‘Assortir le soutien des gouvernements aux compagnies aériennes de conditions climatiques’

Le soutien public aux compagnies aériennes doit être accompagné de conditions contraignantes en matière de conditions de travail, de climat et d’environnement. Cet appel est lancé par des centaines d’organisations de citoyens européens qui sont unies au sein de la plateforme Stay Grounded.

‘En période de prospérité, les compagnies aériennes gagnent d’énormes revenus privés et bénéficient des privilèges fiscaux dont bénéficie le secteur. En temps de crise, ils veulent obtenir de l’argent public pour sauver leur entreprise.
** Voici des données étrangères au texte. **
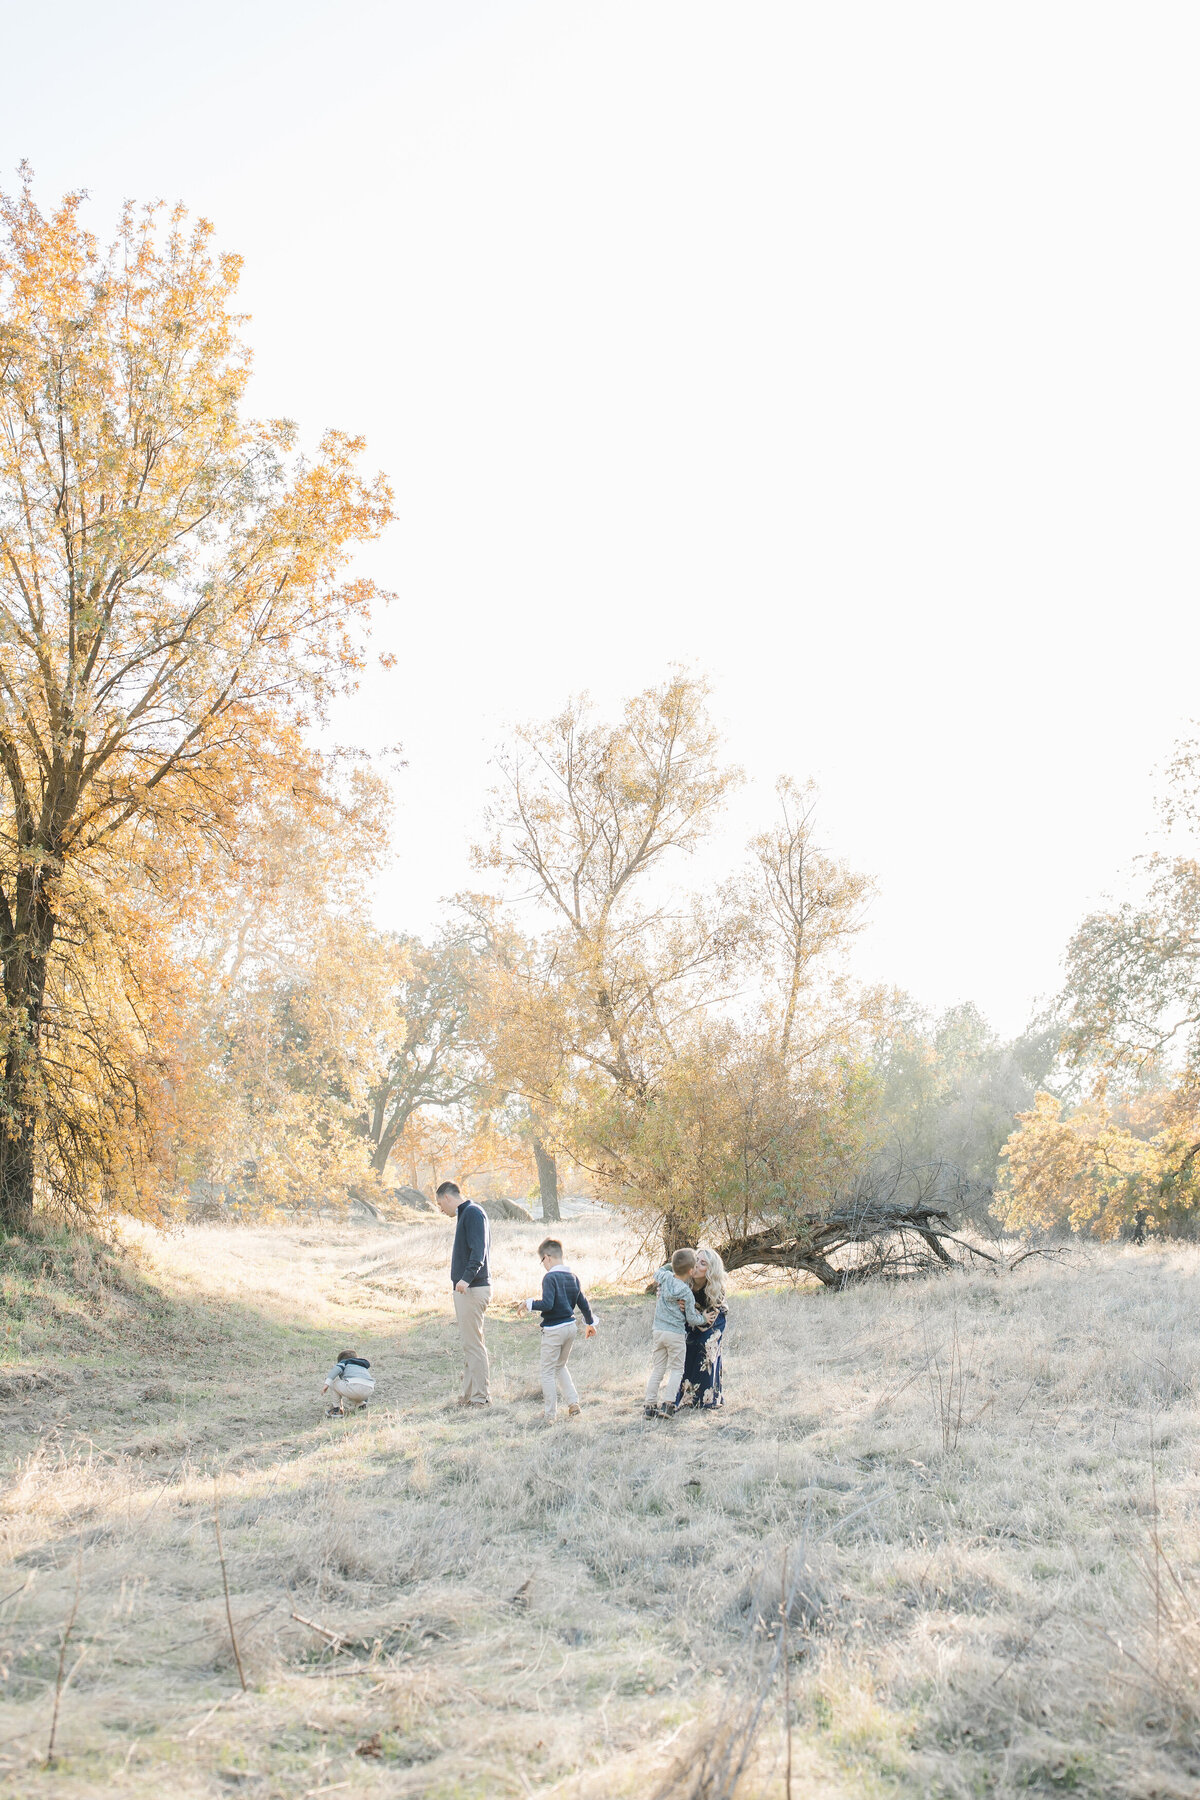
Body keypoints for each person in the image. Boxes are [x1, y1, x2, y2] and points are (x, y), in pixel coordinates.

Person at [522, 1236, 597, 1423]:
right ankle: (573, 1403)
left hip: (554, 1329)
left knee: (547, 1371)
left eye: (542, 1261)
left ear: (547, 1257)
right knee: (560, 1366)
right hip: (570, 1328)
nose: (543, 1265)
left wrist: (528, 1303)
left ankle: (550, 1414)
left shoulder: (550, 1277)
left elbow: (547, 1304)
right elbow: (584, 1303)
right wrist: (590, 1323)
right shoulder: (573, 1277)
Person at [436, 1179, 492, 1407]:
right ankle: (469, 1396)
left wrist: (465, 1279)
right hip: (470, 1288)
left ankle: (481, 1397)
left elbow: (478, 1250)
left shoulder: (472, 1213)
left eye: (440, 1204)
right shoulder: (467, 1213)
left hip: (472, 1288)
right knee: (471, 1343)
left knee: (474, 1345)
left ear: (447, 1197)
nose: (440, 1209)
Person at [644, 1247, 706, 1419]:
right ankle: (668, 1405)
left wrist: (671, 1266)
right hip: (675, 1334)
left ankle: (649, 1405)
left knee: (658, 1369)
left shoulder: (664, 1278)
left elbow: (659, 1271)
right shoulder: (686, 1291)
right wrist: (704, 1318)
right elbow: (692, 1318)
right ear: (691, 1270)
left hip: (658, 1331)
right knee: (677, 1369)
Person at [675, 1245, 727, 1410]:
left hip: (713, 1323)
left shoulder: (717, 1289)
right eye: (696, 1260)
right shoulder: (684, 1280)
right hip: (691, 1321)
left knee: (705, 1345)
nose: (697, 1265)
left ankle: (707, 1399)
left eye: (703, 1263)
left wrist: (690, 1310)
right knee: (685, 1344)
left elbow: (708, 1321)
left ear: (710, 1270)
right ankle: (684, 1397)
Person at [322, 1350, 375, 1417]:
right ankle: (361, 1404)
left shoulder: (345, 1362)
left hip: (353, 1387)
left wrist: (327, 1384)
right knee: (357, 1390)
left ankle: (337, 1410)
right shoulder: (362, 1366)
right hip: (369, 1388)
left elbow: (336, 1369)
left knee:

Nous ne pouvons pas permettre la privatisation des profits et la nationalisation des pertes.’

Lettre ouverte

C’est ainsi que commence la lettre ouverte de la plateforme des citoyens. Quelque 250 syndicats et organisations environnementales l’ont signée. Tous exigent des gouvernements européens que toute opération de sauvetage aboutisse à de meilleures conditions de travail et à une réduction des émissions.

Les compagnies aériennes du monde entier ont en grande partie cessé leurs activités depuis la pandémie de coronavirus, certaines sont au point mort. Aux États-Unis et au Royaume-Uni, mais aussi dans notre pays, elles demandent l’aide du gouvernement pour compenser les pertes causées par la pandémie.

200 millions pour Brussels Airlines

Les 55 avions de Brussels Airlines sont au sol depuis le 21 mars, la plupart du personnel est au chômage technique. La société belge espère redécoller à la mi-mai. Pour ce faire, elle demande au moins 200 millions d’euros d’aides d’État pour couvrir les pertes de revenus.

Les Pays-Bas et la France envisageraient des garanties d’État pour des prêts bancaires de 2 milliards d’euros et de 4 milliards d’euros pour KLM et Air France respectivement. Ailleurs, les entreprises reçoivent des aides directes, des prêts du gouvernement ou sont nationalisées.

Les aides d’État paraissant inévitables, les organisations de citoyens exigent donc que l’argent des contribuables soit assorti de conditions. Selon eux, il faut à tout prix éviter que le secteur de l’aviation ne reprenne ses activités comme avant une fois le coronavirus vaincu.

Privilèges fiscaux

En raison de décennies de privilèges fiscaux, le secteur a connu des années de croissance au détriment de l’environnement et du climat. Avant la pandémie, il y avait en moyenne 20.000 avions en vol à tout moment. L’année dernière, le record quotidien du nombre de vols dans le monde a été battu à deux reprises. Alors que les scientifiques s’accordent à dire que le trafic aérien devrait être progressivement supprimé dans le cadre de la réalisation des objectifs climatiques de Paris.

L’aviation a toujours été exemptée de taxes sur le kérosène, et il n’y a pas de frais sur les billets d’avion, comme c’est le cas dans le trafic ferroviaire, par exemple. Cette décision a été prise en décembre 1944 par l’OACI, l’Organisation de l’aviation civile internationale des Nations unies. Après la Seconde Guerre mondiale, l’aviation devait permettre un contact pacifique entre les peuples et les cultures, et cela devait être possible sans obstacles fiscaux.

Moins d’émissions, plus de taxes sur le kérosène

‘Pendant des décennies, l’industrie aéronautique n’a pas apporté de contribution significative aux objectifs climatiques mondiaux et a résisté à la moindre suggestion de taxation sur le carburant ou les billets, indique Magdalena Heuwieser’, porte-parole de Stay Grounded.

La plate-forme des citoyens demande que les compagnies aériennes ne reçoivent une aide publique qu’à ces conditions:

  • L’accent est mis sur la protection des salariés et non des actionnaires.
  • Le secteur de l’aviation contribue activement à la réduction des émissions et s’inscrit dans une trajectoire de réchauffement jusqu’à 1,5 degré maximum.
  • La demande de transport aérien est réduite par le renforcement des alternatives à faible émission de carbone, comme le transport ferroviaire.
  • Une taxe sur le kérosène sera introduite, ainsi que des prélèvements progressifs sur les voyageurs fréquents.